Il cardinale Schönborn: «Ho conosciuto un coppia gay che era esemplare»
Intervista di Gian Guido Vecchi pubblicata sul “Corriere della Sera” il 14 ottobre 2014
«È questione di umanità. Non si può chiedere alla Chiesa di dire che va bene così, l’approvazione morale di una unione omosessuale, ma si tratta di riconoscere i valori umani e a volte veramente cristiani che si vivono…».
Il cardinale Christoph Schönborn, grande teologo domenicano che ha avuto un ruolo centrale nel dibattito del Sinodo, sfiora con le dita il Crocifisso sul petto, lo sguardo assorto oltre l’interlocutore. «In aula si diceva oggi che non dobbiamo identificare una persona con la sua sessualità. È un aspetto della persona, ma anzitutto bisogna vedere la persona. E ci sono grandezze e bellezze in ogni essere umano…».
Ad esempio, eminenza?
«A Vienna, ho conosciuto due uomini di tendenza omosessuale che convivono da tempo, hanno fatto un patto civile. E ho visto come si sono aiutati quando uno di loro è caduto gravemente malato. È stato meraviglioso, umanamente e cristianamente, come uno si è occupato dell’altro, restandogli accanto. Sono delle cose da riconoscere.
Gesù ha detto: i pubblicani e le prostitute vi precederanno nel Regno di Dio. E questo lo dice anche a noi, noi cardinali, vescovi, preti. Tante volte, anche se non approviamo questa forma di sessualità, possiamo inchinarci davanti a comportamenti umani esemplari».
La «Relatio» cita la «significativa chiave ermeneutica» del Concilio che lei ha fatto in aula a proposito delle «situazioni difficili». Di che tratta?

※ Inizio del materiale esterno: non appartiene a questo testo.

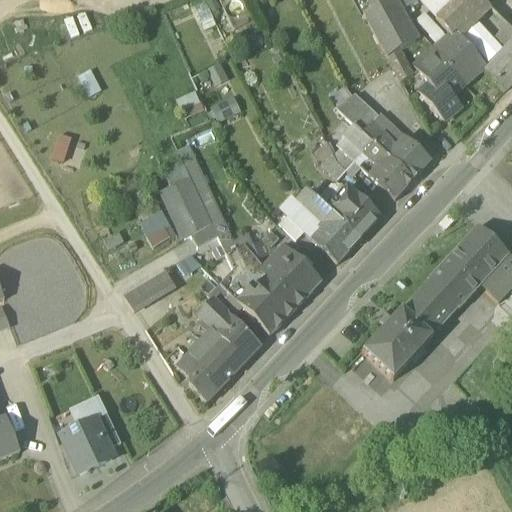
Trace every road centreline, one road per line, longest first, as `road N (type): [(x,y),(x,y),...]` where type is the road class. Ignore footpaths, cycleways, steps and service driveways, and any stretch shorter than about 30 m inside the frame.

«È semplice: in ogni situazione, si può sempre vedere ciò che manca oppure ciò che già c’è. Facevo una analogia con il documento Lumen Gentium : allora la Chiesa cattolica ha optato per uno sguardo sulle altre confessioni e religioni che non puntava su ciò che manca — quello lo sappiamo — ma su ciò che invece c’è. Se manca qualcosa non significa non ci siano cose positive che, come dice il Vaticano II, “spingono verso” la pienezza. Lo stesso sguardo si può applicare alle situazioni che stanno in cammino “verso”.
Molti giovani e meno giovani, per dire, oggi convivono senza matrimonio ma possono scoprirne man mano la bellezza, il senso. Questa è l’idea di gradualità: non la gradualità della legge ma della scoperta e del compimento della legge, del suo vissuto».
Si può applicare anche ai divorziati e risposati?
«Qui c’è di diverso l’esperienza dolorosa di una rottura, che può essere un peccato grave, perché è grave la rottura di ciò che Dio ha unito.
Ma c’è anche l’esperienza anche di nuovi cammini. L’analogia si può applicare nel senso che, quando esiste una nuova realtà, ci può essere del bene.
Se ci sono figli di una nuova unione, ad esempio, c’è un bene reale: ci sono i bambini, c’è una nuova famiglia. È vero che certi hanno paura, di vedere il positivo…».
E perché?
«Perché temono sia un riconoscimento, in questo caso del divorzio. E invece no, è un constatare che c’è del bene. Del resto, è una paura legittima: per il partner che rimane fedele al sacramento, se vede che la Chiesa dà facilmente l’approvazione ad una nuova unione, può essere una nuova ferita».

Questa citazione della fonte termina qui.